I have dermatillomania. Like Cook, I’ve suffered from chronic skin picking since childhood. I don’t remember a time when I didn’t pick. And, if anyone was interested, I could provide a full description of my body when it was a bloody, gory, and pus-leaking mess of my own making, as well as a word-picture of how much shame I feel when anyone sees what I’ve done to myself. However, the appearance of my skin and my shame, while perhaps attention-grabbing or shocking, isn’t really what skin picking is about, nor would it deepen your understanding of why I pick. I know this because I’ve had lots and lots and lots of conversations about how bad my skin looks and how embarrassed I am of it. If you don’t pick your skin/hair or you are unfamiliar with these disorders, I’m sure this type of conversation would be somewhat diverting, but for me, as someone who lives with this condition and has for decades, it’s superficial and repetitive. But that’s also all we get here – the tweezers, the Band-Aids, the soul-deep embarrassment are the full extent of our gaze into dermatillomania, which felt like a shallow misstep for a book that promised to be so much more.

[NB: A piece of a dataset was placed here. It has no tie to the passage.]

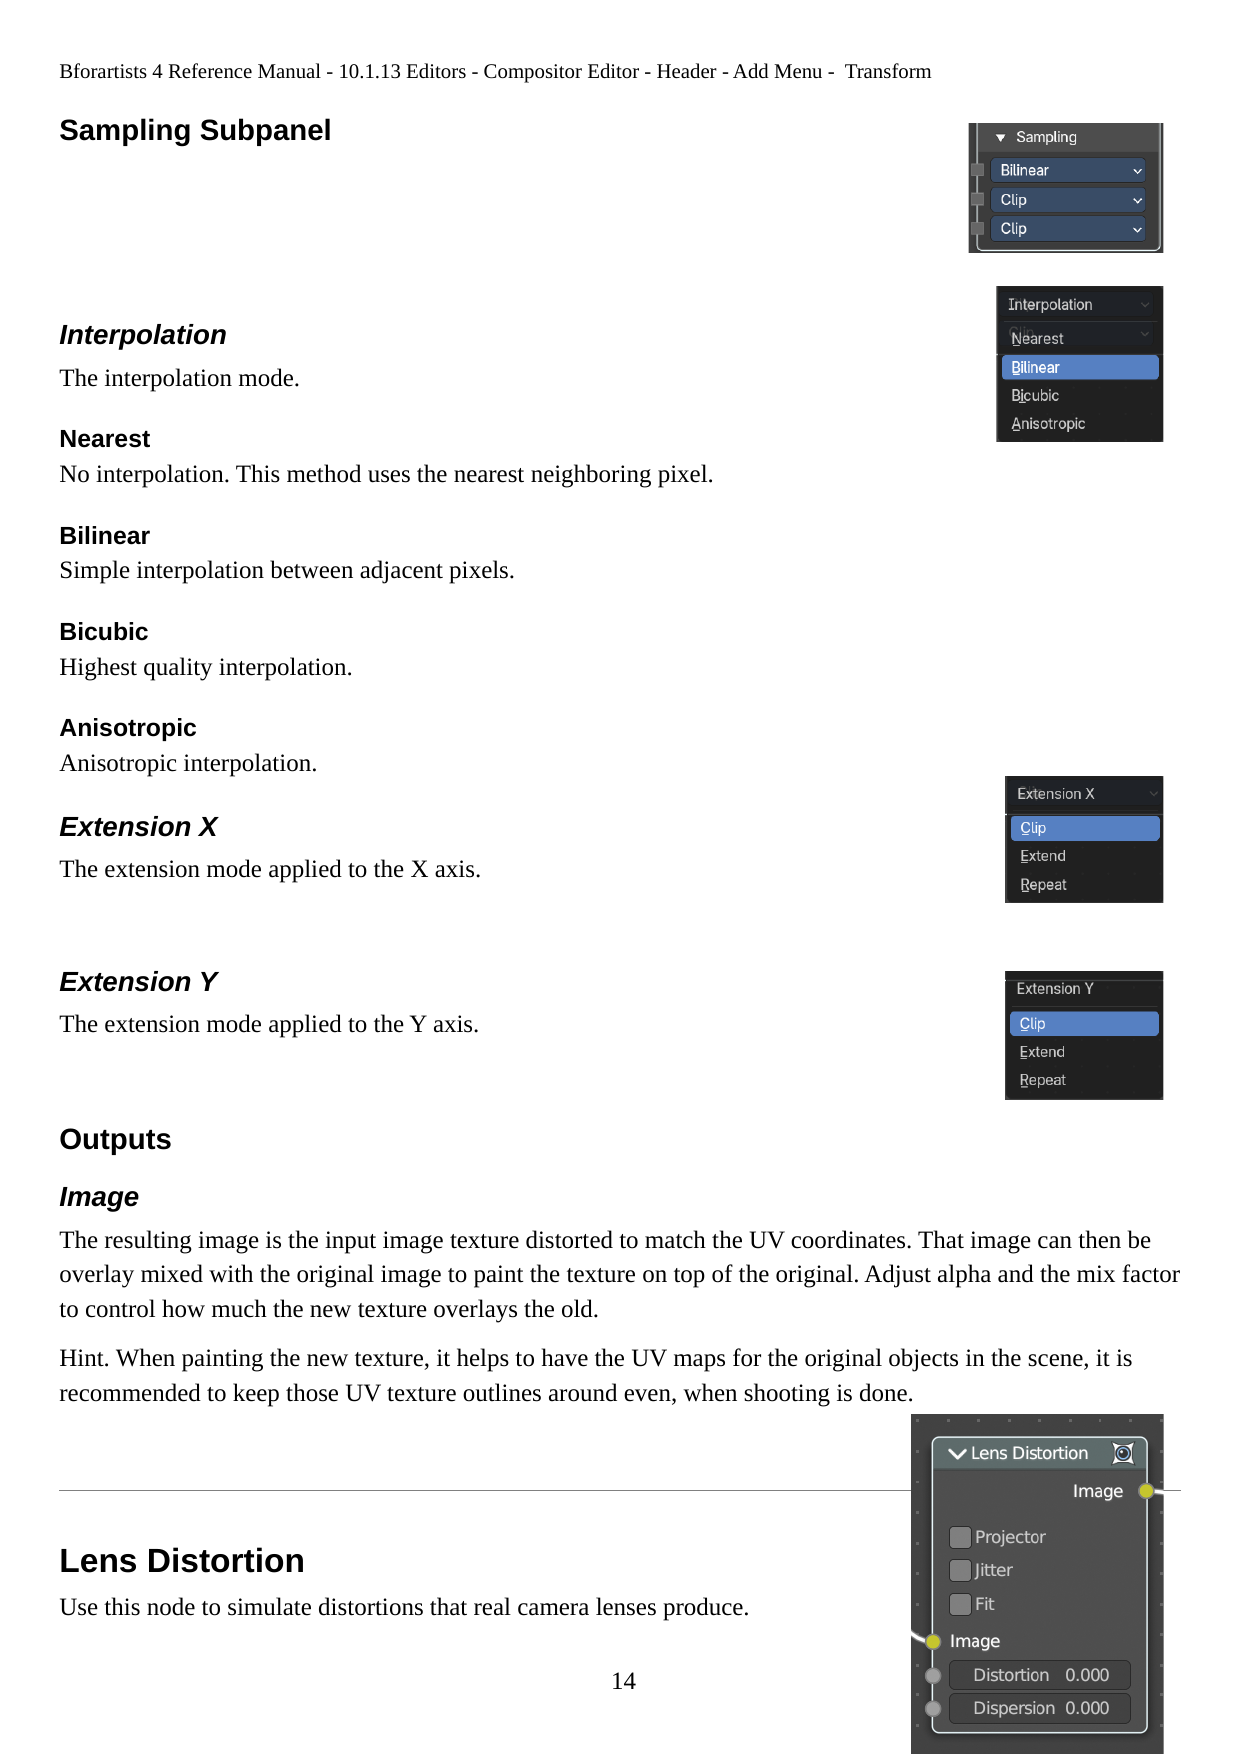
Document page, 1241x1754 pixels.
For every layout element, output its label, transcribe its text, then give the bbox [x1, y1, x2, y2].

While I read The Way She Feels, I was also distracted by the author’s privilege. I don’t need books to center “relatable” or “likeable” women, nor am I opposed to reading the narratives of the rich and comfortable (far from it!), but I do find it odd when privilege is flatly unacknowledged or an author is seemingly unaware of how many advantages they’ve received. At every turn of this memoir, Cook finds herself in a warm bubble of familial support, financial comfort, access to healthcare, academic opportunity, and professional success, although she never directly addresses her exceptional circumstances. The mismatch between my awareness of Cook’s privilege and her apparent obliviousness created an awkward dissonance as I read, where instead of fully connecting with her, I kept wondering if she knew how fortunate she was to attend a private arts school after a 10-month hospitalization or if she’s aware that most people with moderate or severe mental illness don’t conclude stress-inducing MFA programs with a plan for full-time employment and a book deal.

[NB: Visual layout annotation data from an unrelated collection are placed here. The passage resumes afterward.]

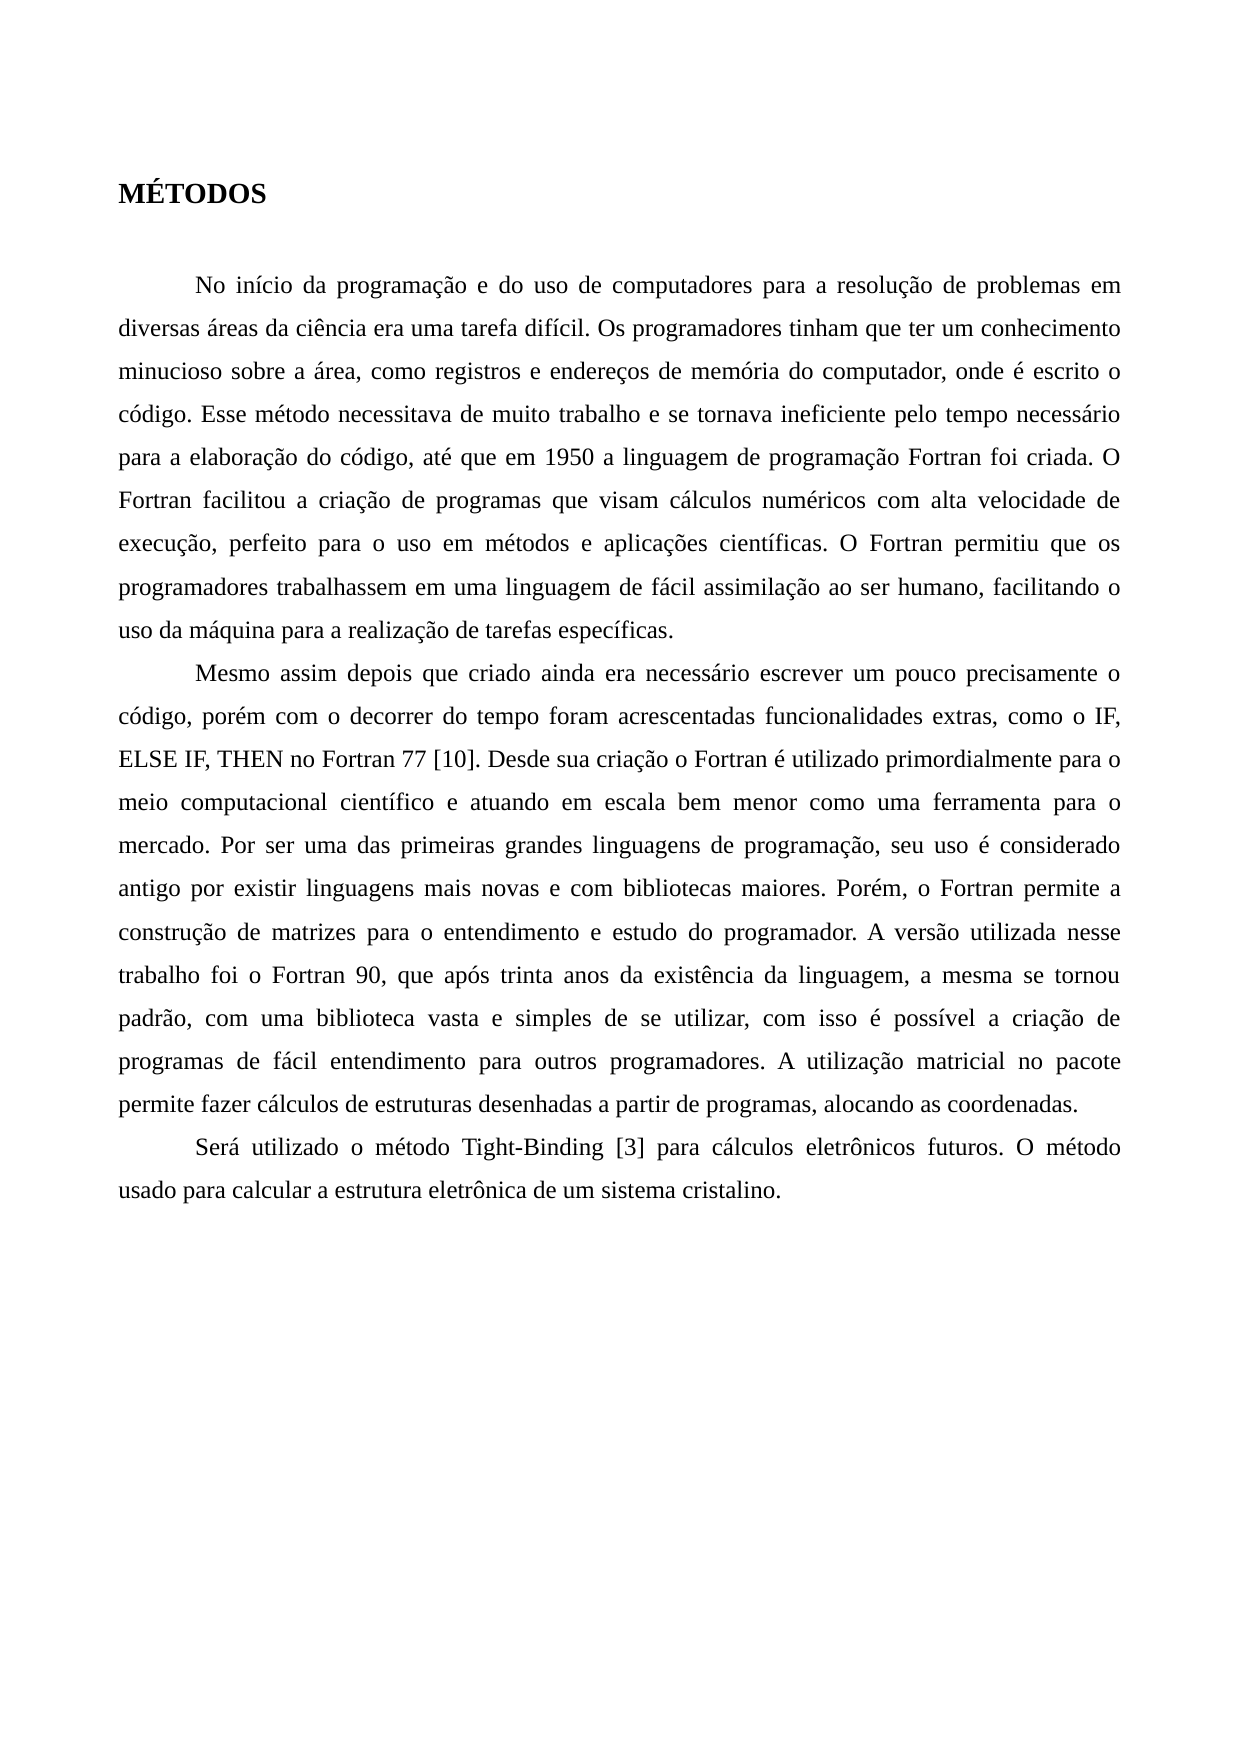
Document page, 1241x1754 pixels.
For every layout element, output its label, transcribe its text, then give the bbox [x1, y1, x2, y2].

text No início da programação e do uso de computadores para a resolução de problemas em diversas áreas da ciência era uma tarefa difícil. Os programadores tinham que ter um conhecimento minucioso sobre a área, como registros e endereços de memória do computador, onde é escrito o código. Esse método necessitava de muito trabalho e se tornava ineficiente pelo tempo necessário para a elaboração do código, até que em 1950 a linguagem de programação Fortran foi criada. O Fortran facilitou a criação de programas que visam cálculos numéricos com alta velocidade de execução, perfeito para o uso em métodos e aplicações científicas. O Fortran permitiu que os programadores trabalhassem em uma linguagem de fácil assimilação ao ser humano, facilitando o uso da máquina para a realização de tarefas específicas. [118, 270, 1122, 643]
text Será utilizado o método Tight-Binding [3] para cálculos eletrônicos futuros. O método usado para calcular a estrutura eletrônica de um sistema cristalino. [118, 1132, 1122, 1204]
text MÉTODOS [118, 176, 1122, 210]
text Mesmo assim depois que criado ainda era necessário escrever um pouco precisamente o código, porém com o decorrer do tempo foram acrescentadas funcionalidades extras, como o IF, ELSE IF, THEN no Fortran 77 [10]. Desde sua criação o Fortran é utilizado primordialmente para o meio computacional científico e atuando em escala bem menor como uma ferramenta para o mercado. Por ser uma das primeiras grandes linguagens de programação, seu uso é considerado antigo por existir linguagens mais novas e com bibliotecas maiores. Porém, o Fortran permite a construção de matrizes para o entendimento e estudo do programador. A versão utilizada nesse trabalho foi o Fortran 90, que após trinta anos da existência da linguagem, a mesma se tornou padrão, com uma biblioteca vasta e simples de se utilizar, com isso é possível a criação de programas de fácil entendimento para outros programadores. A utilização matricial no pacote permite fazer cálculos de estruturas desenhadas a partir de programas, alocando as coordenadas. [118, 658, 1122, 1118]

The final straw came at the end, in a section entitled “Ode to the Psychiatrist I Hate Who Gives Me Good Drugs”. Cook opens this chapter by explaining that she prefers to see mental health professionals who look like “more put-together” versions of herself. Specifically, she gravitates towards petite white women with fair hair, whom she can project a “wiser, more mature” image onto. By itself, I don’t see any problem with this. It precludes her from seeing BIPOC professionals, but that’s her business, I guess. Treatment is a weird, scary, and vulnerable process, and ideally everyone should have the opportunity to choose their therapist for their own reasons, even if it’s incomprehensible from the outside. But then, Cook goes on to describe why she hates her current psychiatrist: the psychiatrist is “rotund in a jolly, Mrs. Claus type of way” and her office suggests she has niche hobbies. In case we still don’t get it, there’s an unflattering illustration of this individual included as a reference! In other words, this psychiatrist has a fat body, so Cook is unable or unwilling to project an image of competency or aspiration onto her, and thus dislikes receiving care from her. Honestly, I find it absolutely unacceptable that this level of anti-fat bias would remain in a traditionally published memoir without a hint of interrogation by either the author or editor. Perhaps this interlude was intended to be quirky or tongue-in-check, but its charm was totally lost on me.
I’ve hemmed and hawed over this review for days. I wrote and re-wrote it, and it’s so long and personal because I wanted to show that I didn’t take my low rating of this book lightly. I find Cook’s stated commitment to represent the BPD community inspiring and commendable, but I wouldn’t recommend this memoir.